Opinions not facts will get us nowhere!
When the former chair of the English Pharmacy Board recently said community pharmacies don’t make the best use of technicians, she patently got it wrong, says Sid Dajani…
More of us will agree that pharmacists are clinicians by vocation rather than practice location and that we are competent to do a wide variety of screening and medicines optimisation.
Some will agree the transfer of pharmacists from pharmacies to GP surgeries is expensive, wasteful and disruptive because that work could easily be done by funding smaller numbers of second pharmacists in the community and it would mean helping patients stay away from surgeries and closer to their homes without appointments.
If we are to realise our potential and be the guardians of patients and carers, we need good national leadership support. How can we say we have that when one of our own leaders says we can’t even manage our own staff and be efficient in our own pharmacies?
According to reports, former English Pharmacy Board chair Sandra Gidley told the All-Party Parliamentary Group that we don’t make the best use of pharmacy technicians to free up the pharmacist to deliver extra services.
Her comments will make others think they cannot rely on community pharmacists as local leaders of others if they cannot efficiently manage their own pharmacies. Moreover, it tells others we cannot be included in strategic planning because we are being too inefficient in our pharmacies to have any time to contribute anything.
Sandra Gidley’s opinions are not facts. With the right support, we can be more than capable. We all know every member of every frontline patient-facing, up-skilled pharmacy team has been pulling their weight to maximum effect day in, day out.
Every bit of the pharmacy team is straining to pull services through a difficult period, meeting complex needs with a fragmented workforce, service breakdowns, poor commissioning, funding cuts, service withdrawal, shortages and workload stress.

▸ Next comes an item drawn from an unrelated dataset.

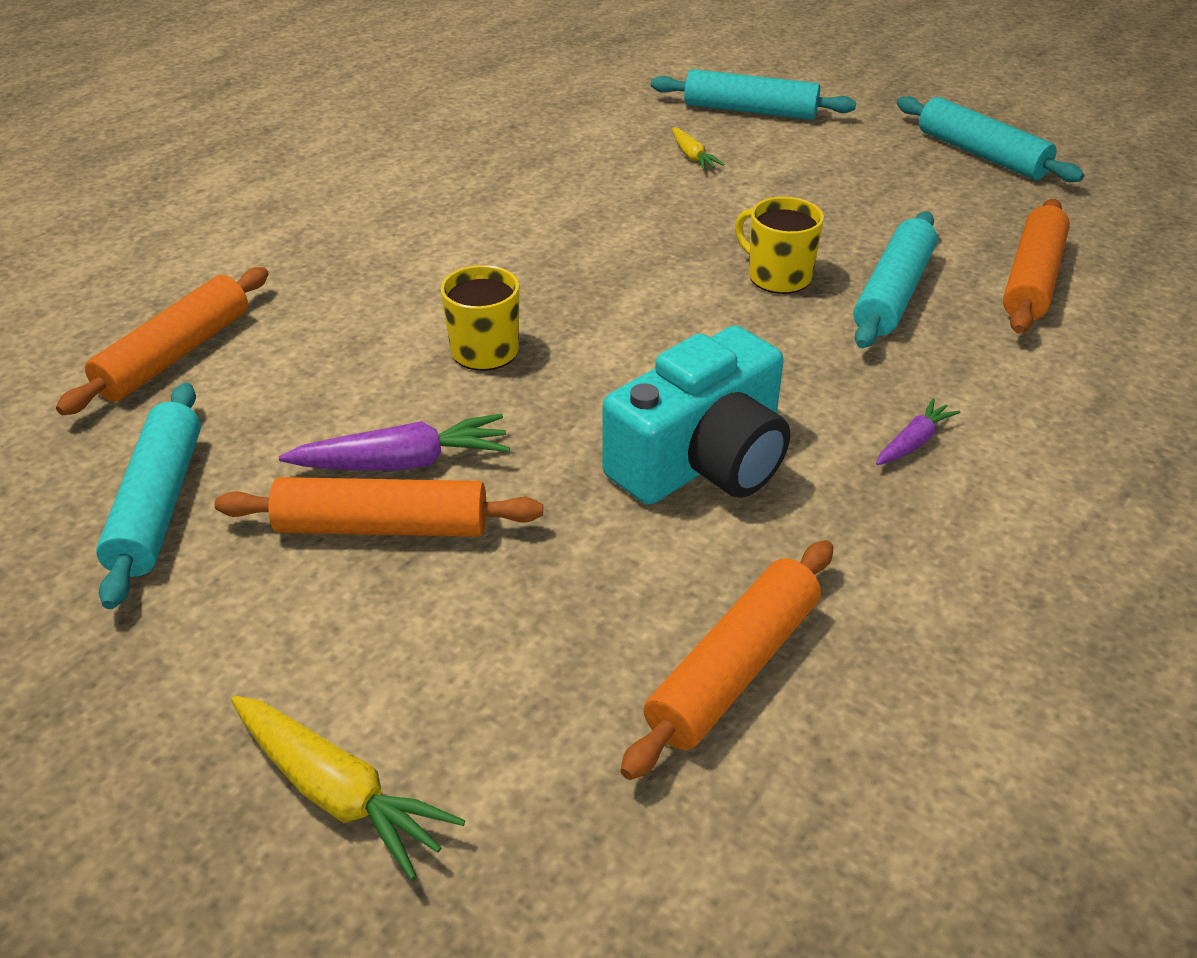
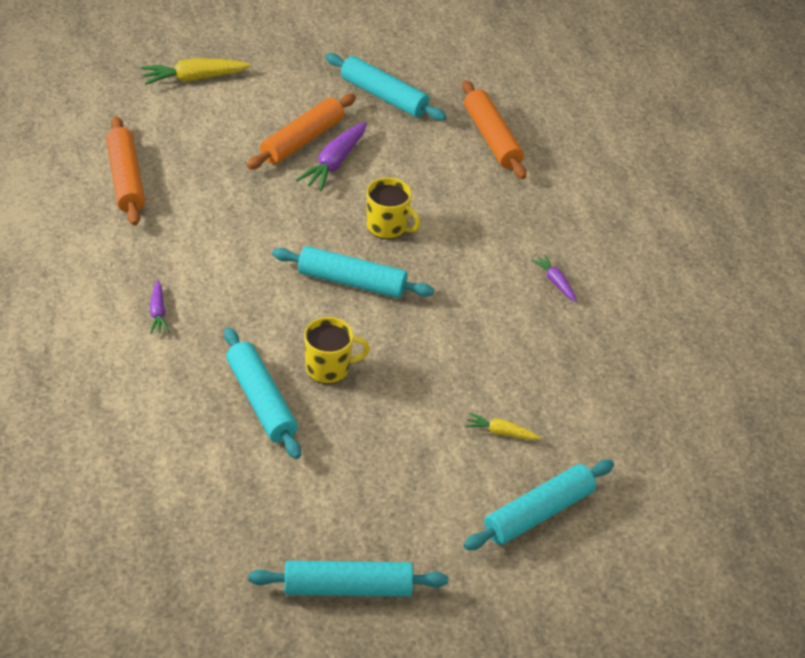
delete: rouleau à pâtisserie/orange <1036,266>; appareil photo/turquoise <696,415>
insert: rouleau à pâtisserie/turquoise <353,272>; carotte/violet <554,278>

It is not the inefficient use of technicians but a multitude of other reasons causing us drag and that’s what Sandra Gidley should have focused on. But she didn’t.
Is it any wonder gaffes like this make pharmacists think the RPS is irrelevant, out of touch, no longer serves the needs of community pharmacy and doesn’t fight hard enough for members’ rights?
Back in the late 70s when I was still a lad in shorts, I used to accompany my surgeon and physician father on private patient house visits.
As we’d travel between patients and pharmacies, he’d tell me about medical conditions and treatments and I’d ask him all sorts of questions.
Many things still stick in my mind to this day and I still use some of those 40-year-old pearls when advising patients on, for example, medicinal administration.
Recently I was asked to review some medical literature and explained that I’ve always advised patients to insert suppositories blunt end first because that’s what my father told me. My dad explained inserting them pointy end first would mean trapped gas could expel the suppository so fast that they’d pop out easily and there would be a good chance of catching them.
However, inserting them blunt end first would diminish the chances of flying suppositories and reinsertion. Then it struck me. What if he had been joking with me back then? After all, his sense of her humour was second to none.
After a surreal conversation and much finger-pointing laughter with my fellow PILs checking pharmacist, I believe I was vindicated. He dug deep and unearthed some evidence that stated “suppositories are usually placed rounded end first as in some cases the suppository was expelled before the medication was absorbed.” At last…reprieve.
The review of the literature appears to show that evidence adduced for inserting the suppository blunt end foremost derives from one study published in the Lancet that challenged “common sense.”
Historically suppositories were inserted pointed end first and the publication of this study (Abd-El-Maeboud et al, 1991) changed nursing practice overnight. Not only is retention improved but the authors also suggested patients self-administering suppositories may find the blunt end more acceptable owing to the squeezing action of the anal sphincter against the apex which pushes (sucks) them into the rectum, hence there would be no need to insert the finger into the anal canal.
While this had a fundamental effect on nursing practice, it has not been subject to scrutiny and the advice given in the Lancet article differs from that currently given by most manufacturers of suppositories, which involves the terms of their product licence.
Hence, there is a potential for problems with legal liability should an untoward event arise. To add to the surrealism, the same research lends weight to inserting the blunt end first - especially if the suppository is for a systemic effect, as rectal absorption is more effective lower in the rectum as veins draining from this part of the rectum join the internal iliac veins.
This means medication returns directly to the inferior cava, bypassing the portal circulation (Waugh and Grant, 2007). Who would have thought inserting a suppository could be so convoluted, complicated or controversial.
Perhaps Sandra Gidley could comment on how best we could utilise technicians on this matter!
Sid Dajani is a community pharmacist based in Hampshire. His views are not necessarily those of ICP.